That's a lot more restrictive. You can't use local variables, or call any functions other than _exit or execve. On linux specifically, I _think_ those restrictions are more relaxed and you can call async-signal-safe functions, however I'm not entirely clear on how relaxed that is, and as far as I understand that isn't portable.

But some of that is nonsense and incorrect. You can very much use local variables, and you'll find tons of vfork()-using code that does that and calls plenty of async-signal-safe functions.

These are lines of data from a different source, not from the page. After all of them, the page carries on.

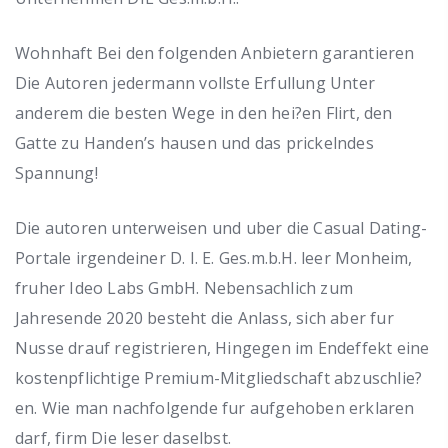
Wohnhaft Bei den folgenden Anbietern garantieren
Die Autoren jedermann vollste Erfullung Unter
anderem die besten Wege in den hei?en Flirt, den
Gatte zu Handen’s hausen und das prickelndes
Spannung!
Die autoren unterweisen und uber die Casual Dating-
Portale irgendeiner D. I. E. Ges.m.b.H. leer Monheim,
fruher Ideo Labs GmbH. Nebensachlich zum
Jahresende 2020 besteht die Anlass, sich aber fur
Nusse drauf registrieren, Hingegen im Endeffekt eine
kostenpflichtige Premium-Mitgliedschaft abzuschlie?
en. Wie man nachfolgende fur aufgehoben erklaren
darf, firm Die leser daselbst.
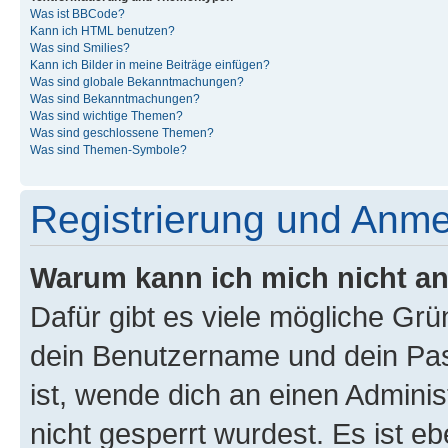
Was ist BBCode?
Kann ich HTML benutzen?
Was sind Smilies?
Kann ich Bilder in meine Beiträge einfügen?
Was sind globale Bekanntmachungen?
Was sind Bekanntmachungen?
Was sind wichtige Themen?
Was sind geschlossene Themen?
Was sind Themen-Symbole?
Registrierung und Anm
Warum kann ich mich nicht a
Dafür gibt es viele mögliche Gr
dein Benutzername und dein Pass
ist, wende dich an einen Admini
nicht gesperrt wurdest. Es ist eb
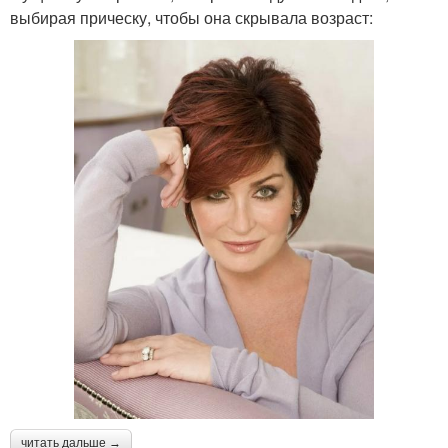
выбирая прическу, чтобы она скрывала возраст:
читать дальше →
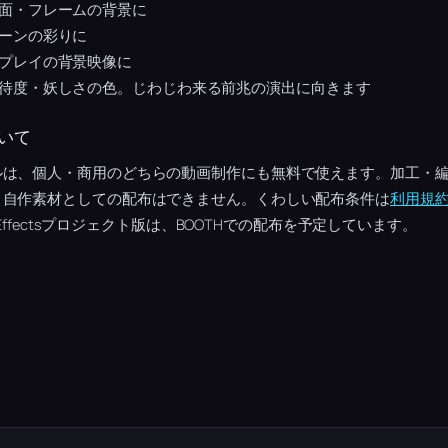
面・フレームの背景に
ーンの彩りに
プレイの背景映像に
待度・妖しさの色。じわじわ来る前兆の演出に向きます
いて
ルは、個人・商用のどちらの動画制作にも無料で使えます。加工・
、自作素材としての配布はできません。くわしい配布条件は
利用規
 Effectsプロジェクト版は、BOOTHでの配布を予定しています。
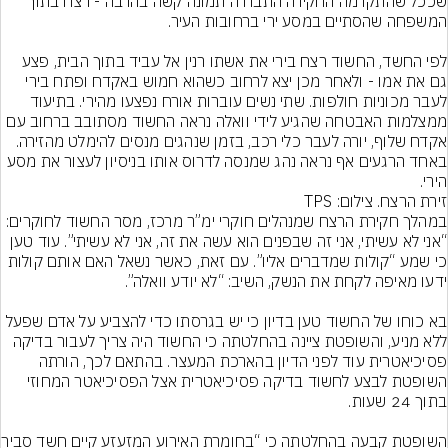
שככל שהתקדמה החקירה התבררה תמונה קשה בהרבה - רצח בתוך 
לפי החשד, החשוד רצח בירי את אשתו רנין אל עביד בתוך הבית, פצע 
גם את אמו - ולאחר מכן יצא לרחוב כשהוא חמוש באקדח ופתח בירי 
לעבר מכוניות חולפות. שתי נשים עוברות אורח נפצעו מהירי. בתיעוד 
ממצלמות האבטחה שהגיע לידי וואלה נראה החשוד מסתובב ברחוב עם 
אקדח שלוף, יורה לעבר כלי רכב, בזמן שנהגים מנסים להימלט מהזירה. 
באחד הרגעים אף נראה נהג שמנסה לדרוס אותו בניסיון לעצור את מסע 
הירי.
זירת הרצח. צילום: TPS
במהלך חקירת הרצח שמנהלים חוקרי ימ”ר מרכז, מסר החשוד לחוקרים: 
“אני לא עשיתי, אני זה שבפנים הוא עשה את זה, אני לא עשיתי”. עוד טען 
כי שמע “קולות שמדברים אליו”. עם זאת, כאשר נשאל האם אותם קולות 
בא כוחו של החשוד טען בדיון כי יש בגרסתו כדי להצביע על אדם שפעל 
ללא מניע, והשופטת ציינה בהחלטתה כי החשוד היה צריך לעבור בדיקה 
פסיכיאטרית עוד לפני הדיון בהארכת המעצר. בהתאם לכך, הורתה 
השופטת לבצע לחשוד בדיקה פסיכיאטרית אצל הפסיכיאטר המחוזי 
השופטת קבעה בהחלטתה 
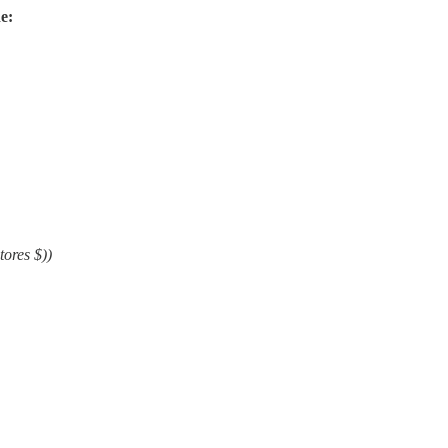
e:
tores $))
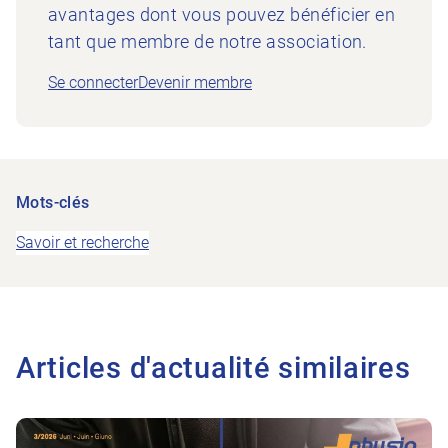
avantages dont vous pouvez bénéficier en
tant que membre de notre association.
Se connecter
Devenir membre
Mots-clés
Savoir et recherche
Articles d'actualité similaires
Vers l'article Avant la chute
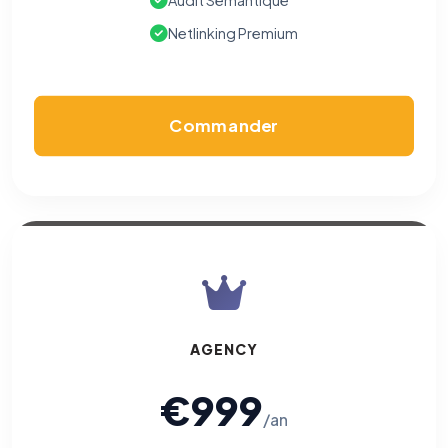
Audit Sémantique
Netlinking Premium
Commander
AGENCY
€999
/an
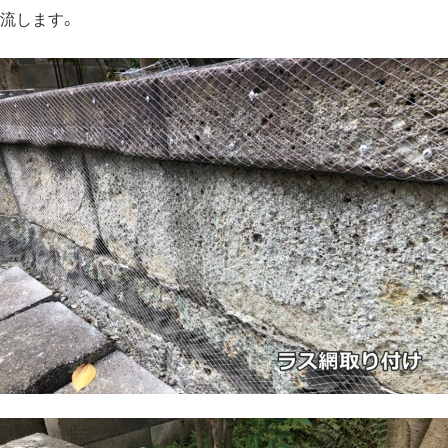
流します。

The real restrictions are:

  - you can't damage the function call frame
    of the caller of vfork(), thus you can't
    return from it

  - you may only call async-signal-safe
    functions on the child side of vfork()
That's basically it. Yes, you'll want to call execve(2) or _exit(2) before long, but there is no time limit as to that, it's just that the whole point of calling vfork() is to make it real cheap to spawn a process, which means ultimately calling execve(2), with _exit(2) being what you do if it execve(2) fails (e.g., because ENOENT).

There is a ton of vfork()-using code that adheres to these real restrictions and has been working fine for decades. That includes several posix_spawn() implementations, the C shell, etc.

I demand evidence that this part: "the behavior is undefined if the process created by vfork() either modifies any data other than a variable of type pid_t used to store the return value from vfork()" is remotely true. That evidence must be of the form of bug reports that were accepted and which stand to scrutiny.

I've never found any such evidence. Have you?

Meanwhile I have a proof by existence that vfork() is safe used much more liberally than you say it may be used.

> You can't use local variables, or call any functions other than _exit or execve.

There are other async-signal-safe functions, and they get used routinely by posix_spawn() and other code to do child-side setup before execve(2), including: I/O redirection, process group setup, signal handling changes, etc.